Cinta & Algoritma: Saat Hati Lebih Pintar dari AI

Dipublikasikan pada: 06 Aug 2025 - 01:20:15 wib
Dibaca: 153 kali
Aroma kopi memenuhi apartemen minimalis milik Anya. Di meja kerjanya yang berantakan, layar laptopnya memancarkan cahaya biru ke wajahnya yang lelah. Anya, seorang programmer muda yang brilian, sedang dalam fase krusial pengembangan "Soulmate AI", sebuah aplikasi kencan revolusioner yang menjanjikan kecocokan sempurna berdasarkan analisis data mendalam tentang kepribadian, minat, dan bahkan pola pikir.
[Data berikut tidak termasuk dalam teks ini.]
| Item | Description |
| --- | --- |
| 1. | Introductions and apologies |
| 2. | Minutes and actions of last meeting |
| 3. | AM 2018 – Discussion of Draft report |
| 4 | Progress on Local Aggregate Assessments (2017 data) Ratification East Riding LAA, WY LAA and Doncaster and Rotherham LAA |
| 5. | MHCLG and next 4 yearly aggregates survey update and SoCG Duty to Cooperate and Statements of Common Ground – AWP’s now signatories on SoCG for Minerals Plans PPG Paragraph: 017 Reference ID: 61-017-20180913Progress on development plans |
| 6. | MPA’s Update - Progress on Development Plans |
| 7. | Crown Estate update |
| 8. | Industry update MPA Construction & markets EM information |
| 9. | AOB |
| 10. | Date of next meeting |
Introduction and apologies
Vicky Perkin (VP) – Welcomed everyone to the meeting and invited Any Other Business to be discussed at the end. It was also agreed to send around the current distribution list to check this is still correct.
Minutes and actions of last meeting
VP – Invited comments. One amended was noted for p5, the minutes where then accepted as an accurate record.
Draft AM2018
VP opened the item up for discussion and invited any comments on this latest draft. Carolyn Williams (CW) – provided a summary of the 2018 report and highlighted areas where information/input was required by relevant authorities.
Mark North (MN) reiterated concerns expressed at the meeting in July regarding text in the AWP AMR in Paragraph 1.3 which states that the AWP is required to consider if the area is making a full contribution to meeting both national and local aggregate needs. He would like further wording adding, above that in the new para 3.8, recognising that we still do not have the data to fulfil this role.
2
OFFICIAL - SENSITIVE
Selama berbulan-bulan, Anya menghabiskan waktunya untuk menyempurnakan algoritma, memastikan setiap variabel diperhitungkan dengan cermat. Ia yakin, dengan cukup data dan logika, cinta bisa dihitung. Teman-temannya sering mengejeknya, mengatakan bahwa cinta tidak bisa diprediksi, liar dan tak terdefinisikan. Tapi Anya bersikeras, ia akan membuktikan bahwa cinta, seperti kode, memiliki pola yang bisa diurai.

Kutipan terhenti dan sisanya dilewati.